● **PROBLEM TO SOLVE**
Return every entry below without altering a word.

● **MATERIALS PROVIDED**
--- --- ---

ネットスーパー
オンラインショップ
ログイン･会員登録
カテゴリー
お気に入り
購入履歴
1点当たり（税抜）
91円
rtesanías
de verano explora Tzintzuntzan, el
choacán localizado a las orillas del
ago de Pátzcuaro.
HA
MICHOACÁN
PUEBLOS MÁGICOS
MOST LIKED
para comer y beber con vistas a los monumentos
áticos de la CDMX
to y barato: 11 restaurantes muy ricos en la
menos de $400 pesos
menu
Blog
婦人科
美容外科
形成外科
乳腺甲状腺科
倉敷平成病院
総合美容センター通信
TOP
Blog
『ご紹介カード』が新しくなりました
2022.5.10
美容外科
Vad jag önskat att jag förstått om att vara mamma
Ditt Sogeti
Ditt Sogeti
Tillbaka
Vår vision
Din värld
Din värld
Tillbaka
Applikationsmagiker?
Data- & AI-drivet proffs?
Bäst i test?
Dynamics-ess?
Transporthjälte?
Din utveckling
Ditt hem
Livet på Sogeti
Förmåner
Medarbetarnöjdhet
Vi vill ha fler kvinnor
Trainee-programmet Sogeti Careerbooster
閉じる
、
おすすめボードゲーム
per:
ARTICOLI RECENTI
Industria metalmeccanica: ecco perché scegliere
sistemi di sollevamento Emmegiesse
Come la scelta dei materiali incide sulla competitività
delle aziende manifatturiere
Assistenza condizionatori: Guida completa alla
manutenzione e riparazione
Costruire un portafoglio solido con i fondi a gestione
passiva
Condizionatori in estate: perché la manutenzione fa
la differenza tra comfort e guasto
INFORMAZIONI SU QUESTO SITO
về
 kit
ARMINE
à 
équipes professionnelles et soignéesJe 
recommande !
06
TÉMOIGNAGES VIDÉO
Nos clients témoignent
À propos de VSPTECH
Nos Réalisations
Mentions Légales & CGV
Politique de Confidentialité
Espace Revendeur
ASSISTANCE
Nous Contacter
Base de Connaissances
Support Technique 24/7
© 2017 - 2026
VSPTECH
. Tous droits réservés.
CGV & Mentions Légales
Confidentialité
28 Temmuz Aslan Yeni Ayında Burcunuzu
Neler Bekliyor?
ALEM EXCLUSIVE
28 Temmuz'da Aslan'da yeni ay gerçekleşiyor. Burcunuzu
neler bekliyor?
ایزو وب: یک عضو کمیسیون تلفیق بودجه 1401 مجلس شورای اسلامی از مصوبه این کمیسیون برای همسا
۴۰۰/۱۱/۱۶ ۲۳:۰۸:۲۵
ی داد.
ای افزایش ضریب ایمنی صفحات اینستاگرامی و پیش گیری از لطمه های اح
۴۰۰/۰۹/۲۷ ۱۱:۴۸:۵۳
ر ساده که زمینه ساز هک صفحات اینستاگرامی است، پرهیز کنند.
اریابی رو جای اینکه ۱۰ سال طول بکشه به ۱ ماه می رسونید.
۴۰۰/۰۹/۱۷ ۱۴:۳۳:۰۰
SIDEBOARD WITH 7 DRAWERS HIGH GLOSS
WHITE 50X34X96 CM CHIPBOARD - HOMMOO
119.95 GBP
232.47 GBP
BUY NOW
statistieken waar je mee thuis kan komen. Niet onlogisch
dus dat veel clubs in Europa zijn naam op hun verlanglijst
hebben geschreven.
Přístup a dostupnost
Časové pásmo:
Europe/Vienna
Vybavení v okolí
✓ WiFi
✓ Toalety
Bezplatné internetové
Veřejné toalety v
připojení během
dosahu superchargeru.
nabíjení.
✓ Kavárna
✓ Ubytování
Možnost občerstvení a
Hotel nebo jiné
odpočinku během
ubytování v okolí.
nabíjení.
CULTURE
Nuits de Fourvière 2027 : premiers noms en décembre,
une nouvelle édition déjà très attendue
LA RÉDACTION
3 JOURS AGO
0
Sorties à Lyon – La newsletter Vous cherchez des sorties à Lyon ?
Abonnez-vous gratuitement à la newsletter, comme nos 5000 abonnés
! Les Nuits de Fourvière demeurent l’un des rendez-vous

--- --- ---

● **YOUR SOLUTION**
ネットスーパー
オンラインショップ
ログイン･会員登録
カテゴリー
お気に入り
購入履歴
1点当たり（税抜）
91円
rtesanías
de verano explora Tzintzuntzan, el
choacán localizado a las orillas del
ago de Pátzcuaro.
HA
MICHOACÁN
PUEBLOS MÁGICOS
MOST LIKED
para comer y beber con vistas a los monumentos
áticos de la CDMX
to y barato: 11 restaurantes muy ricos en la
menos de $400 pesos
menu
Blog
婦人科
美容外科
形成外科
乳腺甲状腺科
倉敷平成病院
総合美容センター通信
TOP
Blog
『ご紹介カード』が新しくなりました
2022.5.10
美容外科
Vad jag önskat att jag förstått om att vara mamma
Ditt Sogeti
Ditt Sogeti
Tillbaka
Vår vision
Din värld
Din värld
Tillbaka
Applikationsmagiker?
Data- & AI-drivet proffs?
Bäst i test?
Dynamics-ess?
Transporthjälte?
Din utveckling
Ditt hem
Livet på Sogeti
Förmåner
Medarbetarnöjdhet
Vi vill ha fler kvinnor
Trainee-programmet Sogeti Careerbooster
閉じる
、
おすすめボードゲーム
per:
ARTICOLI RECENTI
Industria metalmeccanica: ecco perché scegliere
sistemi di sollevamento Emmegiesse
Come la scelta dei materiali incide sulla competitività
delle aziende manifatturiere
Assistenza condizionatori: Guida completa alla
manutenzione e riparazione
Costruire un portafoglio solido con i fondi a gestione
passiva
Condizionatori in estate: perché la manutenzione fa
la differenza tra comfort e guasto
INFORMAZIONI SU QUESTO SITO
về
 kit
ARMINE
à 
équipes professionnelles et soignéesJe 
recommande !
06
TÉMOIGNAGES VIDÉO
Nos clients témoignent
À propos de VSPTECH
Nos Réalisations
Mentions Légales & CGV
Politique de Confidentialité
Espace Revendeur
ASSISTANCE
Nous Contacter
Base de Connaissances
Support Technique 24/7
© 2017 - 2026
VSPTECH
. Tous droits réservés.
CGV & Mentions Légales
Confidentialité
28 Temmuz Aslan Yeni Ayında Burcunuzu
Neler Bekliyor?
ALEM EXCLUSIVE
28 Temmuz'da Aslan'da yeni ay gerçekleşiyor. Burcunuzu
neler bekliyor?
ایزو وب: یک عضو کمیسیون تلفیق بودجه 1401 مجلس شورای اسلامی از مصوبه این کمیسیون برای همسا
۴۰۰/۱۱/۱۶ ۲۳:۰۸:۲۵
ی داد.
ای افزایش ضریب ایمنی صفحات اینستاگرامی و پیش گیری از لطمه های اح
۴۰۰/۰۹/۲۷ ۱۱:۴۸:۵۳
ر ساده که زمینه ساز هک صفحات اینستاگرامی است، پرهیز کنند.
اریابی رو جای اینکه ۱۰ سال طول بکشه به ۱ ماه می رسونید.
۴۰۰/۰۹/۱۷ ۱۴:۳۳:۰۰
SIDEBOARD WITH 7 DRAWERS HIGH GLOSS
WHITE 50X34X96 CM CHIPBOARD - HOMMOO
119.95 GBP
232.47 GBP
BUY NOW
statistieken waar je mee thuis kan komen. Niet onlogisch
dus dat veel clubs in Europa zijn naam op hun verlanglijst
hebben geschreven.
Přístup a dostupnost
Časové pásmo:
Europe/Vienna
Vybavení v okolí
✓ WiFi
✓ Toalety
Bezplatné internetové
Veřejné toalety v
připojení během
dosahu superchargeru.
nabíjení.
✓ Kavárna
✓ Ubytování
Možnost občerstvení a
Hotel nebo jiné
odpočinku během
ubytování v okolí.
nabíjení.
CULTURE
Nuits de Fourvière 2027 : premiers noms en décembre,
une nouvelle édition déjà très attendue
LA RÉDACTION
3 JOURS AGO
0
Sorties à Lyon – La newsletter Vous cherchez des sorties à Lyon ?
Abonnez-vous gratuitement à la newsletter, comme nos 5000 abonnés
! Les Nuits de Fourvière demeurent l’un des rendez-vous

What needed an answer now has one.